This easy Pad Thai recipe tastes just as good (or better!) as anything I’ve had in a restaurant.  Plus it’s easy to make and customize with whatever ingredients and spice level you love!  Chicken, steak, pork, shrimp, tofu and veggie-only options included below.



Pad Thai Ingredients:

  • 1 batch Pad Thai Sauce (see below)
  • 10 ouncethin rice noodles
  • 3 tablespoons oil, divided
  • 1 pound boneless skinless chicken breasts, thinly sliced and cut into bite-sized pieces
  • 1 cup bean sprouts
  • 1/2 cup shredded carrots
  • 4 cloves garlic, minced
  • 3 eggs, whisked
  • 3 green onions, sliced into 1-inch pieces
  • toppings: lots of chopped peanuts, extra crushed red pepper flakes, lime wedges

Sauce Ingredients:

  • 1/3 cup packed brown sugar
  • 1/4 cup fish sauce
  • 1/4 cup tamarind concentrate (please see note below)
  • 2 tablespoons soy sauce
  • juice of 1 fresh lime
  • 1/4 teaspoon crushed red pepper flakes (or more/less to taste)


  1. Make the sauce. Whisk all ingredients together in a medium bowl (or shake together in a mason jar) until completely combined.  Set aside.
  2. Cook the noodles. Meanwhile, cook your noodles al dente according to package instructions.  Drain the noodles in a strainer, then rinse with cold water briefly to halt their cooking.  Toss with one tablespoon oil briefly, to prevent the noodles from sticking.

AIM OF THE EXERCISE:
Continue the Pad Thai recipe from the point where it stops. The items that follow come from a separate source.

SUPPLIED RECORDS:
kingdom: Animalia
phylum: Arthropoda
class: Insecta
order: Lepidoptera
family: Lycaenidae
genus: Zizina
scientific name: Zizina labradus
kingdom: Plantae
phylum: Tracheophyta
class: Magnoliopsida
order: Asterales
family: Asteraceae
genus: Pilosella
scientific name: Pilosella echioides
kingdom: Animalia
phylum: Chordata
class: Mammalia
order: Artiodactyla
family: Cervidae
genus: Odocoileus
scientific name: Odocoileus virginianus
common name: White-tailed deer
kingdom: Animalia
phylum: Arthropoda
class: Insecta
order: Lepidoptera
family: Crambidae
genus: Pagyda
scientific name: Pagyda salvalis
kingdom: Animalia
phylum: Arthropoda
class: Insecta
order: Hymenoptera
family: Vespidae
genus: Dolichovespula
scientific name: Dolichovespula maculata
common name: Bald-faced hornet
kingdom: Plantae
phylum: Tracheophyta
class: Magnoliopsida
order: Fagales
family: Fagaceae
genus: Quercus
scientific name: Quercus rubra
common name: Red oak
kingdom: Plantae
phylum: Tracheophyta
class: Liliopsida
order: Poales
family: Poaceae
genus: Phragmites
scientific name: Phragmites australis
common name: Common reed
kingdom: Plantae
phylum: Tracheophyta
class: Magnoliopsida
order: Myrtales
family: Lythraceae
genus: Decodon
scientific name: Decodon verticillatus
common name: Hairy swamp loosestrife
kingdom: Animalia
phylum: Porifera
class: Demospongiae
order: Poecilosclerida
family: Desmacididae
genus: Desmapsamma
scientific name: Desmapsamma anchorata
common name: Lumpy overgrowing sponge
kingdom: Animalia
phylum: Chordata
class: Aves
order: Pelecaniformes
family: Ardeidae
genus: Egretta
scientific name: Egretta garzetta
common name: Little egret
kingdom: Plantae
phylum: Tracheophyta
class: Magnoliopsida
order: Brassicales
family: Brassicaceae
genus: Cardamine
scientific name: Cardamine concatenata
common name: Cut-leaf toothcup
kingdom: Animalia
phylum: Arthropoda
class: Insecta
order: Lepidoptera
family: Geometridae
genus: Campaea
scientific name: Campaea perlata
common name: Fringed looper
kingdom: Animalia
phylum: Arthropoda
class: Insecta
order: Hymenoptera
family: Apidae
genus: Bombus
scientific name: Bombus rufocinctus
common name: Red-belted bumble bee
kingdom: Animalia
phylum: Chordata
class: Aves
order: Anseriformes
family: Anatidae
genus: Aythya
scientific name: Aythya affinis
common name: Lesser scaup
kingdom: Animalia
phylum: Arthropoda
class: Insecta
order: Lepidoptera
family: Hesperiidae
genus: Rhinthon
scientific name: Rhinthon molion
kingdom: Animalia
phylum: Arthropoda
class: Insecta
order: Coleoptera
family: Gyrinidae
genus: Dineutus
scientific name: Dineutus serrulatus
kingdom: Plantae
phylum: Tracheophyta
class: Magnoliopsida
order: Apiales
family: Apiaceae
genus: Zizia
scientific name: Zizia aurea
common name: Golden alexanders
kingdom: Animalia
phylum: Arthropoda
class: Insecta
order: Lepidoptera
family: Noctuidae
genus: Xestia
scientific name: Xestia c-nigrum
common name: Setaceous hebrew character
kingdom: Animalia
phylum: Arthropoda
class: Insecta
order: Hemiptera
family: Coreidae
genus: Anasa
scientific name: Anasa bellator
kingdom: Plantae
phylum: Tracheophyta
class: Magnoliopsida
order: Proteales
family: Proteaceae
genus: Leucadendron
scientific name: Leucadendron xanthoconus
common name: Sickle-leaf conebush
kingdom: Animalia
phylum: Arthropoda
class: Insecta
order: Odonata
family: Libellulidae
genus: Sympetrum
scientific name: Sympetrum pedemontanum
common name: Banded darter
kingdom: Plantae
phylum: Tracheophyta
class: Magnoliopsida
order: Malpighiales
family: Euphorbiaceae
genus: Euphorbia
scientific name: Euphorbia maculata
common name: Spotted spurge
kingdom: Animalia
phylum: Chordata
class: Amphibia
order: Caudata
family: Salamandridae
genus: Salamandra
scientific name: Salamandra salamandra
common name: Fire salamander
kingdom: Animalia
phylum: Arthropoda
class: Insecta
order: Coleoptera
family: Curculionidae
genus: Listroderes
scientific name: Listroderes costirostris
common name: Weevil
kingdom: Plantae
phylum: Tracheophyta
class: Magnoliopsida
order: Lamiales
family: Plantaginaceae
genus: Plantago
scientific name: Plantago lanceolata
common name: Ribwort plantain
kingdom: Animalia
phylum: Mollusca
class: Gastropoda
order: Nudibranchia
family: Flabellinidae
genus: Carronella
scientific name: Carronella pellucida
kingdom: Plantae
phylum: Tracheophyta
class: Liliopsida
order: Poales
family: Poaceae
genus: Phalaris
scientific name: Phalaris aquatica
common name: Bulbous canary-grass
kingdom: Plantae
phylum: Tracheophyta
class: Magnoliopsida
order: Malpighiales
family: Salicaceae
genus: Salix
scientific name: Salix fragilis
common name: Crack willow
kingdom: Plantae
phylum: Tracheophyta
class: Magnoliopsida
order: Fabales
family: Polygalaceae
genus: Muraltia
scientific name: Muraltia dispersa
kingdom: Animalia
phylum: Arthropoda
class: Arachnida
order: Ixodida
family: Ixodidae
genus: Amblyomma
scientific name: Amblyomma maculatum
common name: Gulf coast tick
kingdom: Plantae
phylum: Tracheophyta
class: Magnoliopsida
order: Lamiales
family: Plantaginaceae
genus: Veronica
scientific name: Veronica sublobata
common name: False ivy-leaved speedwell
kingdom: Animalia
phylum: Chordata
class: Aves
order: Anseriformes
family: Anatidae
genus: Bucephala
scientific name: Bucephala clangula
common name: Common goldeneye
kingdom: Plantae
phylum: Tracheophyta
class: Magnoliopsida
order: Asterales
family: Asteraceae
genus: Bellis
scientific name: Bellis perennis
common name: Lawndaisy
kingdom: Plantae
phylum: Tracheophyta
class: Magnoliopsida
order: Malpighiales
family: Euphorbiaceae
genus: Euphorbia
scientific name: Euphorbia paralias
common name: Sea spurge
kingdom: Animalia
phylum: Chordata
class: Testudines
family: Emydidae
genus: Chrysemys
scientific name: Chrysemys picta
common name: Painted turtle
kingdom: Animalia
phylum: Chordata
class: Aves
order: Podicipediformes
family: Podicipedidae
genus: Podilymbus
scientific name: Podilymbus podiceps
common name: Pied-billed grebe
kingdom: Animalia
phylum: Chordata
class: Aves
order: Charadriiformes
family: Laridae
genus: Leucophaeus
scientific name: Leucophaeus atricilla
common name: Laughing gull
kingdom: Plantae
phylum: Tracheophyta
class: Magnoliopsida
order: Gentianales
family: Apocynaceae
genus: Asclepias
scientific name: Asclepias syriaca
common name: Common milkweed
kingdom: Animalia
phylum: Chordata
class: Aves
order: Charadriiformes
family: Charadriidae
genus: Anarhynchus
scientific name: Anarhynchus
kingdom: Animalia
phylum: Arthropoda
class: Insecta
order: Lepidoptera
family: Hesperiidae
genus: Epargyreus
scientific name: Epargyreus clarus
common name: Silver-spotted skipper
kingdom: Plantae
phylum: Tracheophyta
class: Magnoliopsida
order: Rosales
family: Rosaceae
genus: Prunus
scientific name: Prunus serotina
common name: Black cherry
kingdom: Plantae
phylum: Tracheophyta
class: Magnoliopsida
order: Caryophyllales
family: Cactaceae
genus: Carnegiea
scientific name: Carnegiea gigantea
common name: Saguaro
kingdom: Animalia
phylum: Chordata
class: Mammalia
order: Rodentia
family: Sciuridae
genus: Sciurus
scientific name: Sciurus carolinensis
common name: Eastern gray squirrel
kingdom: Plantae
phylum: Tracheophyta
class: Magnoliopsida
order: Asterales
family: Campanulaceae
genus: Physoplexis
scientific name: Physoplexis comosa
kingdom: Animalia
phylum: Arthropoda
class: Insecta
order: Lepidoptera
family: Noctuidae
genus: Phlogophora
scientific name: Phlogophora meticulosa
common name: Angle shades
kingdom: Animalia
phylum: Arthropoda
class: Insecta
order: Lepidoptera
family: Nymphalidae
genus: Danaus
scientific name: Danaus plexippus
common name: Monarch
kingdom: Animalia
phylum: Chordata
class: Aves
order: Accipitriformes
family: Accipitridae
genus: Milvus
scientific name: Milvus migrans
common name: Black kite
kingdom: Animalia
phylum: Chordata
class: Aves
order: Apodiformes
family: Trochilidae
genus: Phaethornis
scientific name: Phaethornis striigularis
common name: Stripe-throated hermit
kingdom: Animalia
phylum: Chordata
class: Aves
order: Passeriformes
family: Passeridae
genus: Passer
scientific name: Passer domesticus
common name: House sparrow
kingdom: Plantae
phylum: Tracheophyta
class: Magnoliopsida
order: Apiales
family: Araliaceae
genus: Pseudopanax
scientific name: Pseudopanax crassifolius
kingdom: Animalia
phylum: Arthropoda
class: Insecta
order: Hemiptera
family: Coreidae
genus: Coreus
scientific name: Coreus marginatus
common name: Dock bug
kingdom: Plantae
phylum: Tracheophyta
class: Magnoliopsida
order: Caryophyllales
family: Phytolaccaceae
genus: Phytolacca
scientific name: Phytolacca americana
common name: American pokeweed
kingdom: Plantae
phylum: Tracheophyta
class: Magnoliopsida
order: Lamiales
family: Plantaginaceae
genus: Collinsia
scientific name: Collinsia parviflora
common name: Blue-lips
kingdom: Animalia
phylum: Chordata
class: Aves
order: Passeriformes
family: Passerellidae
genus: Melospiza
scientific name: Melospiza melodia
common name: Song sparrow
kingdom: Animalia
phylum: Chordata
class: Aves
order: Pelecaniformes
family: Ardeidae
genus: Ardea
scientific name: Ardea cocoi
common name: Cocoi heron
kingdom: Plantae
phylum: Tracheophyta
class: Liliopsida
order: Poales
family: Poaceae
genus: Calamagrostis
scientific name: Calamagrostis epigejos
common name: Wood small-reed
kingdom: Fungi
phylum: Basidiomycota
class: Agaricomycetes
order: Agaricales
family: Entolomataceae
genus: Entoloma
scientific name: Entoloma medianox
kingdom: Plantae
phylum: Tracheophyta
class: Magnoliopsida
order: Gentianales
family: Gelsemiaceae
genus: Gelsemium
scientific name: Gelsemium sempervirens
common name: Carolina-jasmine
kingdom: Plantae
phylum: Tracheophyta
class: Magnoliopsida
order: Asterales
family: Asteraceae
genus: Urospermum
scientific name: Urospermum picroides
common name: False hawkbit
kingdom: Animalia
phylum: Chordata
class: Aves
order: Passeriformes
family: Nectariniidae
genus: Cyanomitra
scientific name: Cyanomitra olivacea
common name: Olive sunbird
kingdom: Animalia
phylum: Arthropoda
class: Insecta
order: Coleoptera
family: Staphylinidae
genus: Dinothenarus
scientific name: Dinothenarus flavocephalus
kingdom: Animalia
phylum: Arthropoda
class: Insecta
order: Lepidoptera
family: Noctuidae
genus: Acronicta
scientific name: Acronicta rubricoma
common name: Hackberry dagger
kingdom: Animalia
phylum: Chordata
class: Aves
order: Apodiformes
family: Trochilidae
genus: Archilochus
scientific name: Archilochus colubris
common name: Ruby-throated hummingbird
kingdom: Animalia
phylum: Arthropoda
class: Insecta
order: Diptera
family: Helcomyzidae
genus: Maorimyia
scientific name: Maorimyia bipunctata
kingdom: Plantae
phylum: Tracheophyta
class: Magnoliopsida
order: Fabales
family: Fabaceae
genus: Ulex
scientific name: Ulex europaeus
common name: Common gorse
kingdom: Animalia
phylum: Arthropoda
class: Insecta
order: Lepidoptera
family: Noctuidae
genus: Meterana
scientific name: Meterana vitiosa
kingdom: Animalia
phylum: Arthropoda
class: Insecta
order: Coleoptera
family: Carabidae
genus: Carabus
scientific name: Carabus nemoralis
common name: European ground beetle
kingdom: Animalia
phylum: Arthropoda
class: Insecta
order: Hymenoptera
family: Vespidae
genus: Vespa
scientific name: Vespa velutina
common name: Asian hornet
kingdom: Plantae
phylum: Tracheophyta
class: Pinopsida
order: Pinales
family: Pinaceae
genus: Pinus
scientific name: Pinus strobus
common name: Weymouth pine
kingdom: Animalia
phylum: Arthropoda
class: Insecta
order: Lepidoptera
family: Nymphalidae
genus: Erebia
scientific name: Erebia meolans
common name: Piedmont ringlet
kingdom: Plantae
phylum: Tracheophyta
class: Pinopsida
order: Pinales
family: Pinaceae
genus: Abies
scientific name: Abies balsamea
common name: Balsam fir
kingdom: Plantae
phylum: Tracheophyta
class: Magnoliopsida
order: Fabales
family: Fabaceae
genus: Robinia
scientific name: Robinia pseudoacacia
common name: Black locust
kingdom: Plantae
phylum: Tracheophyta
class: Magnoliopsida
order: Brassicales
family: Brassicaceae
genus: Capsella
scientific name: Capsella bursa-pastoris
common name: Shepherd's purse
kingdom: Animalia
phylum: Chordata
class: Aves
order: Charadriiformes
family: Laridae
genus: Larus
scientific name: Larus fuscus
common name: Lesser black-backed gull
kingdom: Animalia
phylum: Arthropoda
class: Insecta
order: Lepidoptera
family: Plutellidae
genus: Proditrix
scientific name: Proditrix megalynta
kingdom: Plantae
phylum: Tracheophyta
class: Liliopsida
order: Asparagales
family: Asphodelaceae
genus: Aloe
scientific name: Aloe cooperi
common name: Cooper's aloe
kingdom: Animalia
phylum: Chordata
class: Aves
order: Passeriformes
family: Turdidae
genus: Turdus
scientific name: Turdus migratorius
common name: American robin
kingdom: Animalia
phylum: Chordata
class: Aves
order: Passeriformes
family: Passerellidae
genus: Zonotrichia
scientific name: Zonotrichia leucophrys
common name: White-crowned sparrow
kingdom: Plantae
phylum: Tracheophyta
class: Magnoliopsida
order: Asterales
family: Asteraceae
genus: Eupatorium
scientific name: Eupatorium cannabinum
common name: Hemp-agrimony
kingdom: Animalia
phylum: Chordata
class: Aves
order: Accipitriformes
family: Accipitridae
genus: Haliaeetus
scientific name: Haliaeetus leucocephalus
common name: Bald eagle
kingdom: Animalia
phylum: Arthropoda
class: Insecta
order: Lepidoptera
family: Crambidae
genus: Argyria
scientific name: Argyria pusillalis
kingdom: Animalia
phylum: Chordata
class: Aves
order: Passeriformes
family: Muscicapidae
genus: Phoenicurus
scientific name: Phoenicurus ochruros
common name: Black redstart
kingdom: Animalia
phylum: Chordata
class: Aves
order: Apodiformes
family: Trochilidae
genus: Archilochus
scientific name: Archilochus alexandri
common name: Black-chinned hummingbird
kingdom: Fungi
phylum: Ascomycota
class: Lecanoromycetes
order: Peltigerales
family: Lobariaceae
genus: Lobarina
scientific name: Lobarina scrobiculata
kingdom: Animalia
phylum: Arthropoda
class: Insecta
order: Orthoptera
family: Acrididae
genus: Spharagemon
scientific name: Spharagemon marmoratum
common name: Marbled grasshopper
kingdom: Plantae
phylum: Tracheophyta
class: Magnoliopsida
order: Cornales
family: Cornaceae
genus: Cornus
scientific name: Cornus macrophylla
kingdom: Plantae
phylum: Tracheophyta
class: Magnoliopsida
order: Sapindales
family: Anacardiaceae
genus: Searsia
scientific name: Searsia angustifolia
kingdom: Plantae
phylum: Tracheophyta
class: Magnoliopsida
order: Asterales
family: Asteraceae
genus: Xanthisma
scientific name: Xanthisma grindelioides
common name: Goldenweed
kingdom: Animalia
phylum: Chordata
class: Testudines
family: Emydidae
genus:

EXERCISE OUTPUT:
  3. Cook the chicken (or see other options below*). Heat one tablespoon oil in a large sauté pan or wok over high heat.  Add the chicken and sauté for 3-5 minutes, tossing occasionally, until the chicken is lightly golden on the edges and cooked through.  Use a slotted spoon to transfer the chicken to a clean plate.
  4. Cook the veggies. Add the remaining one tablespoon oil to the sauté pan, along with the bean sprouts, carrots, and garlic.  Sauté for 2 minutes, stirring occasionally.
  5. Cook the eggs. Push the veggies to one side of the pan, and add the eggs on the other side.  Cook the eggs until scrambled, stirring often.
  6. Put it all together. Then add everything back in — the cooked noodles, chicken, sauce and green onions.  Give the mixture a good toss until everything is evenly coated in the sauce.  Remove pan from the heat.
  7. Serve. Then serve the Pad Thai while it’s nice and hot, sprinkled with lots of crushed peanuts, extra crushed red pepper flakes (if desired) and a good squeeze of fresh lime juice.


Tamarind Concentrate: This recipe is made to taste more like authentic Pad Thai, which has more tang and less sweetness than you will typically find in some American restaurants.  If you would like a less tangy dish, I recommend adding just half of the tamarind concentrate to begin (then you can also toss the noodles with extra in the end, if you want more).  And if you would like the dish to be on the sweeter side, I recommend increasing the amount of brown sugar to 1/2 cup.  Also please note that different brands of tamarind paste can vary significantly in terms of potency and tartness.

How To Make Shrimp Pad Thai: Season 1 pound of large shrimp (peeled and de-veined) with salt and pepper.  Sauté in 1 tablespoon oil over high heat until the shrimp are bright pink and cooked through, stirring occasionally, about 1-2 minutes.  Transfer to a clean plate and set aside.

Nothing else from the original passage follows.